_DATA EXCERPT_
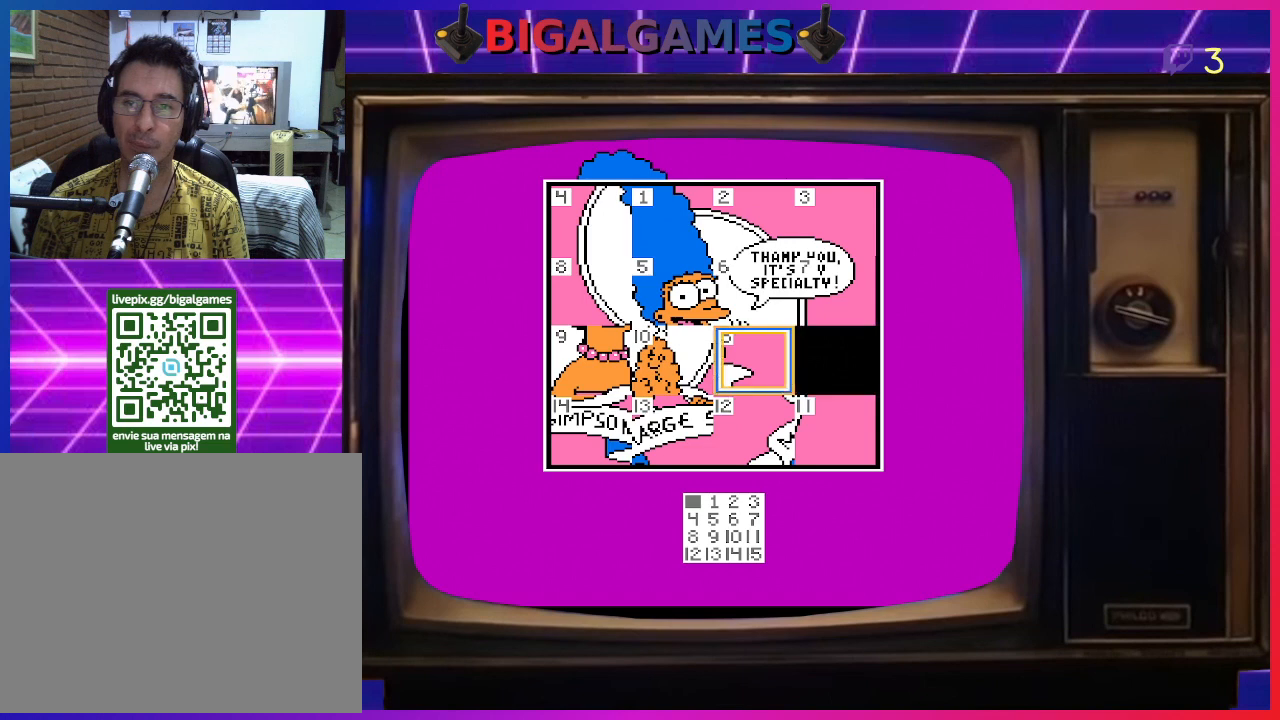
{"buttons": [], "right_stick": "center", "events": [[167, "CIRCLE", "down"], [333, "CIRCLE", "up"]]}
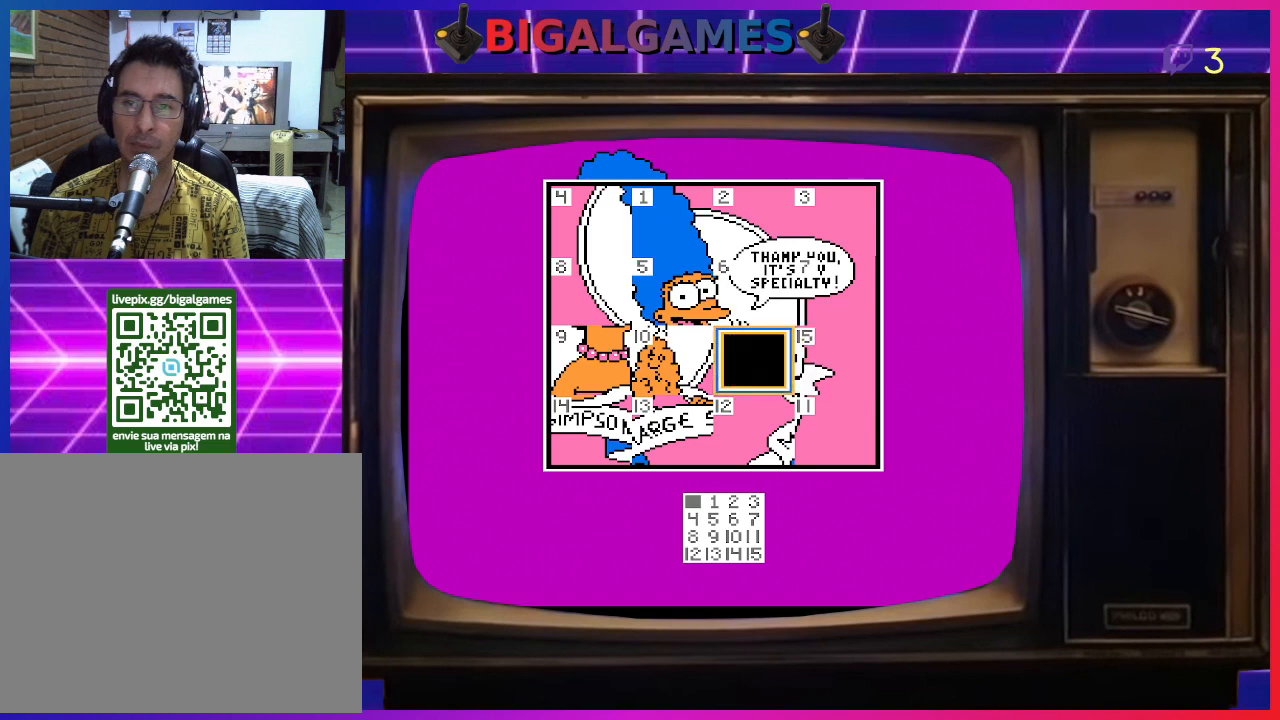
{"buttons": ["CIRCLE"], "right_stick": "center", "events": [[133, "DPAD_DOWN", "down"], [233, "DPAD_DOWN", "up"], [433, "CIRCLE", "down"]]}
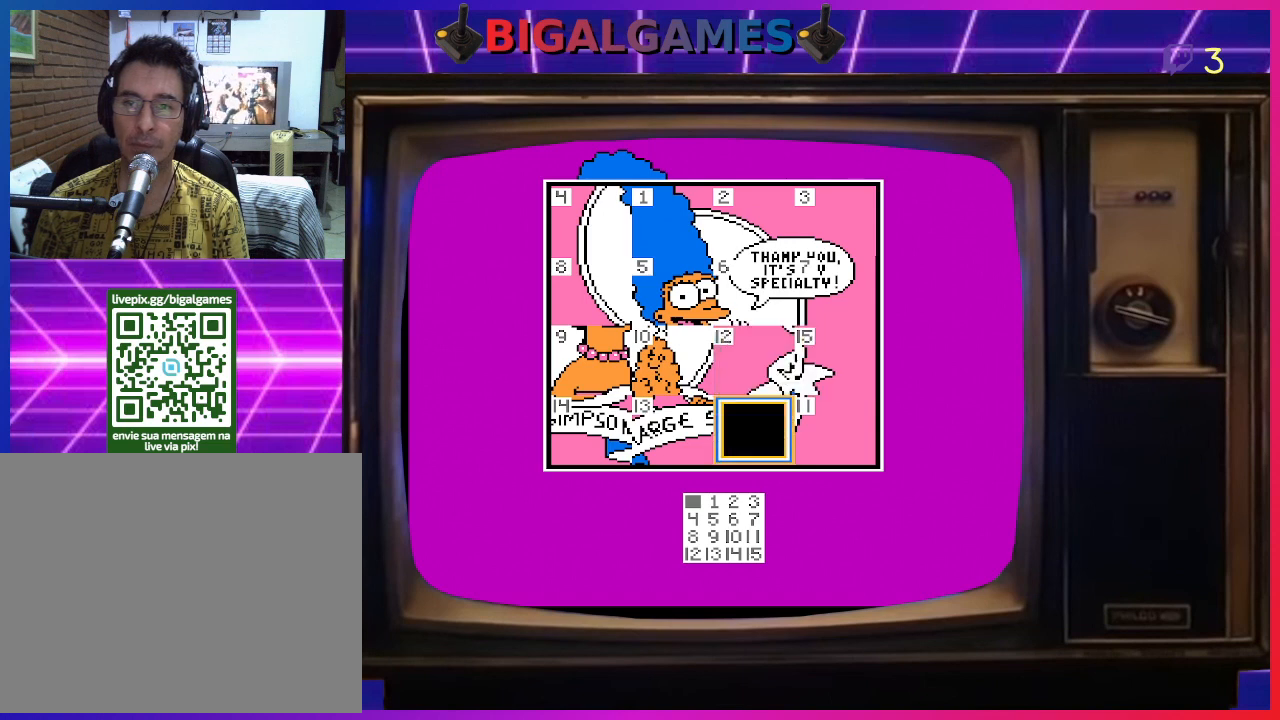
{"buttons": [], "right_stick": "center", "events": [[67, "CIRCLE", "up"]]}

_EXERCISE AIM_
Give a single number: the count of lines above that include the word "down".

_WRITTEN ANSWER_
2